━━ EXTRACTED RECORDS ━━

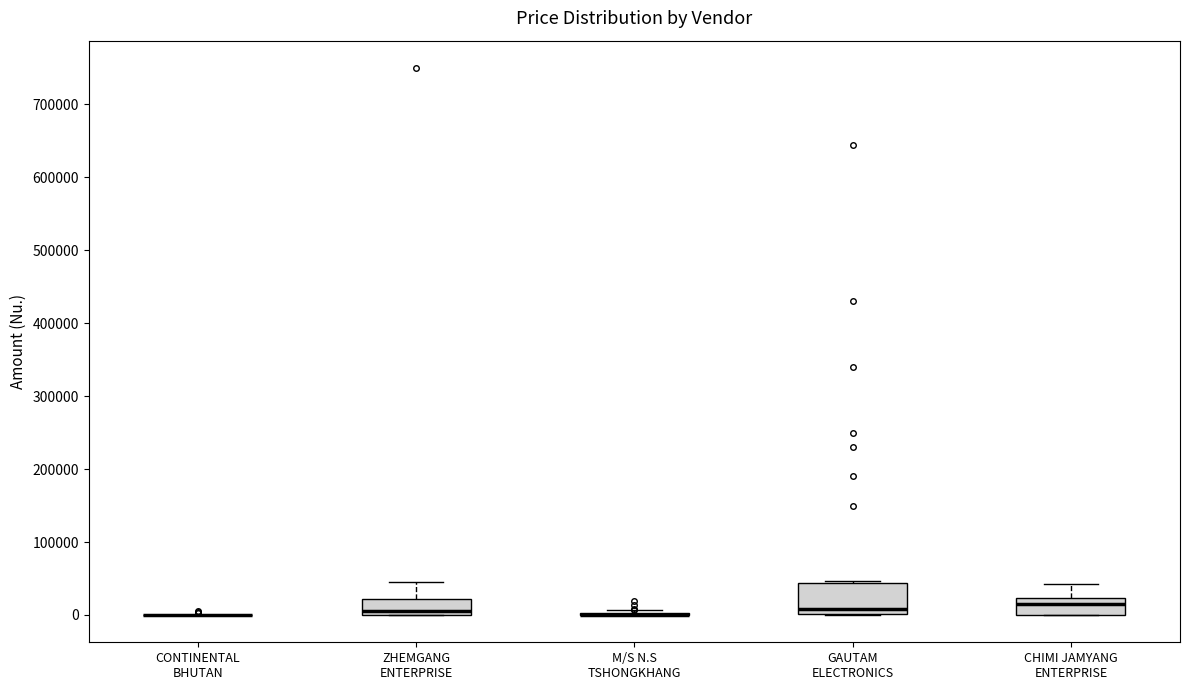

Reading left to right, transcribe this box plot: for each box, give where its median line is, the range the box spans, and where its two whiskers end, as read against the y-axis. The values are not printed on the chart, so give them approximately, as read against the axis.

CONTINENTAL BHUTAN: box collapsed to a line at 0, whiskers 0 to 0
ZHEMGANG ENTERPRISE: median 10000, box 0 to 20000, whiskers 0 to 50000
M/S N.S TSHONGKHANG: box collapsed to a line at 0, whiskers 0 to 10000
GAUTAM ELECTRONICS: median 10000, box 0 to 40000, whiskers 0 to 50000
CHIMI JAMYANG ENTERPRISE: median 10000, box 0 to 20000, whiskers 0 to 40000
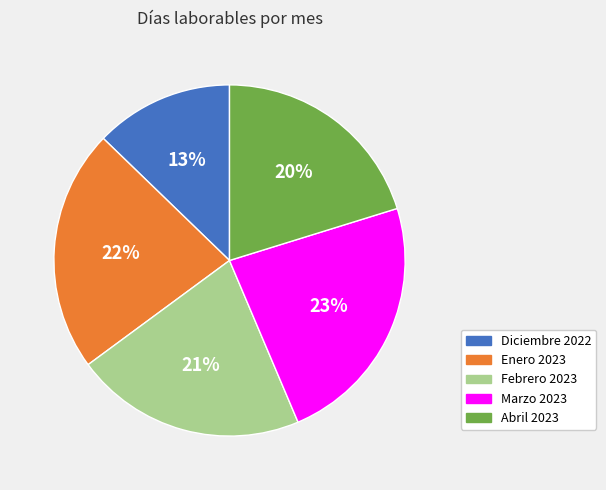

Does any single category account for the majority?

No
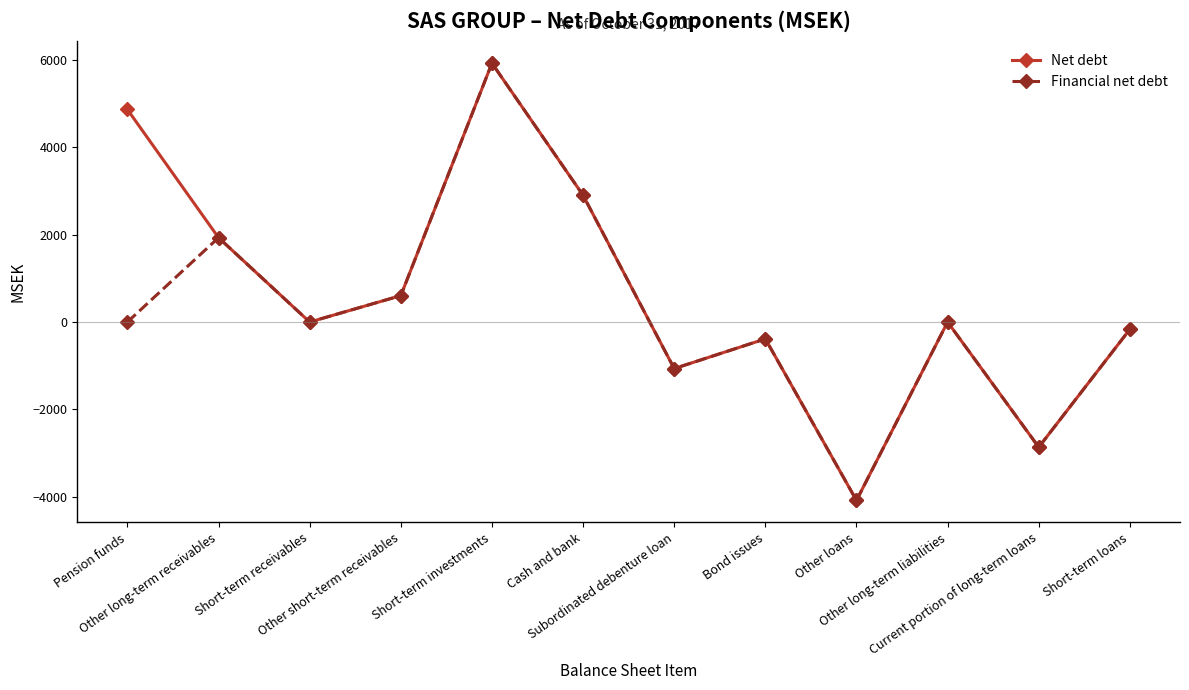

Which category has the lowest value across all series?

Other loans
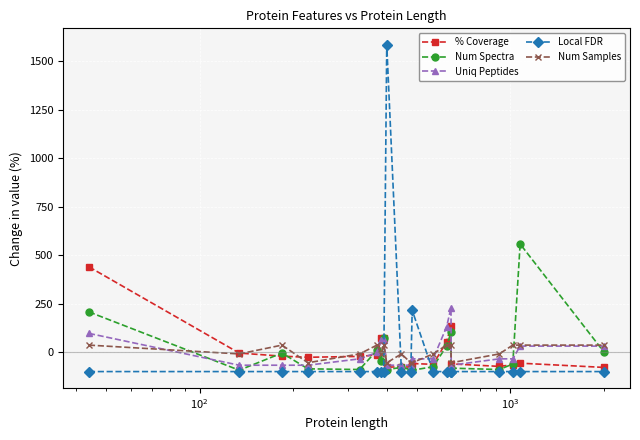

What is the maximum value shown in the chart?

1584.2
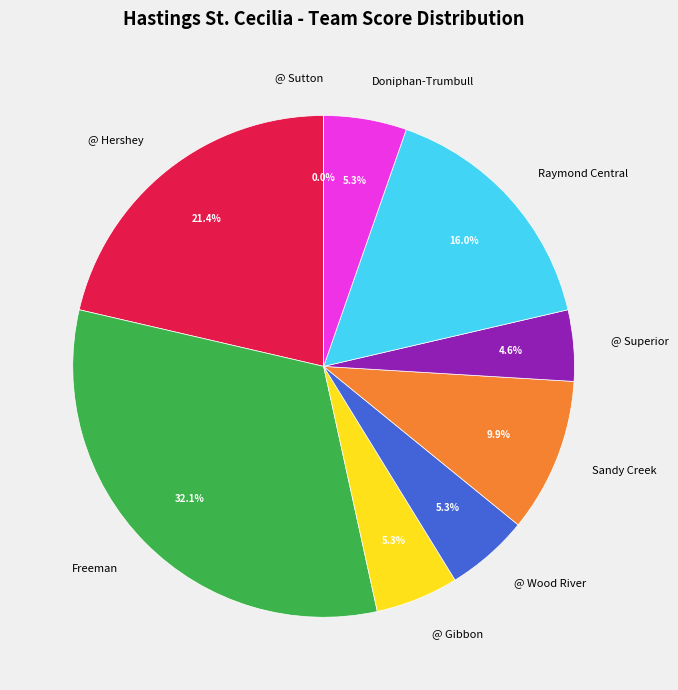

What percentage is the Doniphan-Trumbull slice, to the nearest percent?

5%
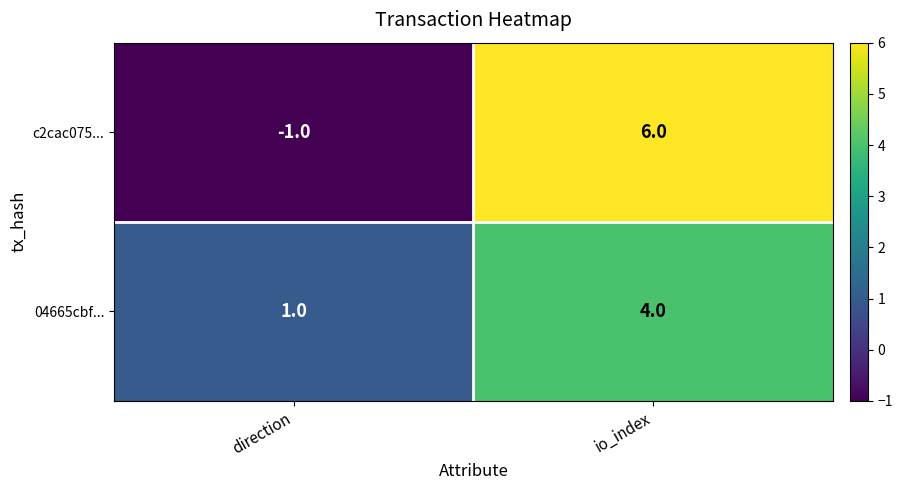

What is the sum of the c2cac075... values at io_index and direction?

5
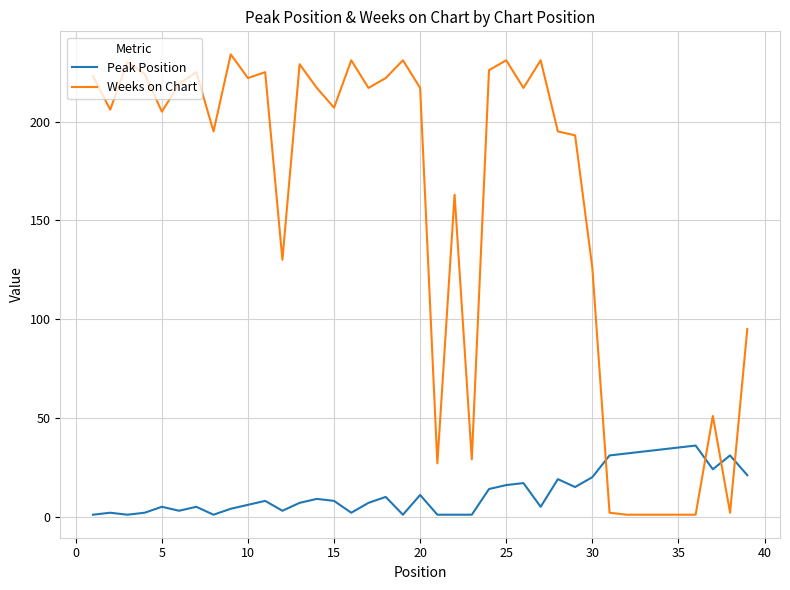

Which series has the largest total across all categories?

Weeks on Chart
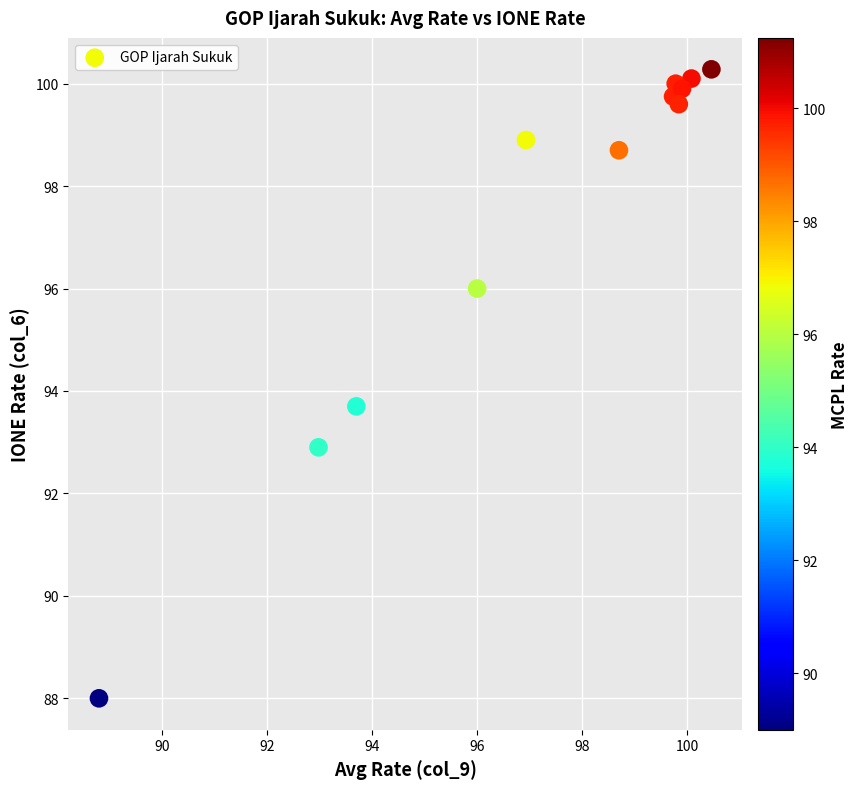

What Y value in the scatter plot is closest to 94?

93.7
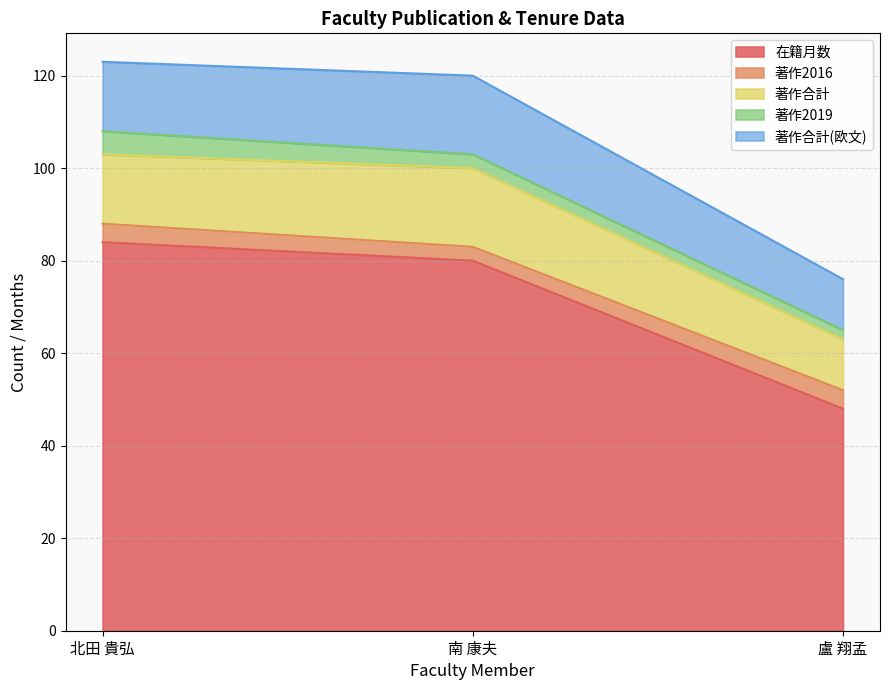

What is the value of the 著作2019 point at the 1st from the left?

5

━━━

--- EXERCISE AIM ---
Please reproduce the listing above with "category" swapped for "group" throughout, changing nothing else. Leave the pictures out.

--- YOUR SOLUTION ---
Reading left to right, transcribe this box plot: for each box, give where its median line is, the range the box spans, and where its two whiskers end, as read against the y-axis. The values are not printed on the chart, so give them approximately, as read against the axis.

CONTINENTAL BHUTAN: box collapsed to a line at 0, whiskers 0 to 0
ZHEMGANG ENTERPRISE: median 10000, box 0 to 20000, whiskers 0 to 50000
M/S N.S TSHONGKHANG: box collapsed to a line at 0, whiskers 0 to 10000
GAUTAM ELECTRONICS: median 10000, box 0 to 40000, whiskers 0 to 50000
CHIMI JAMYANG ENTERPRISE: median 10000, box 0 to 20000, whiskers 0 to 40000

Does any single group account for the majority?

No

Which group has the lowest value across all series?

Other loans

What is the maximum value shown in the chart?

1584.2

What percentage is the Doniphan-Trumbull slice, to the nearest percent?

5%

What is the sum of the c2cac075... values at io_index and direction?

5

Which series has the largest total across all categories?

Weeks on Chart

What Y value in the scatter plot is closest to 94?

93.7

What is the value of the 著作2019 point at the 1st from the left?

5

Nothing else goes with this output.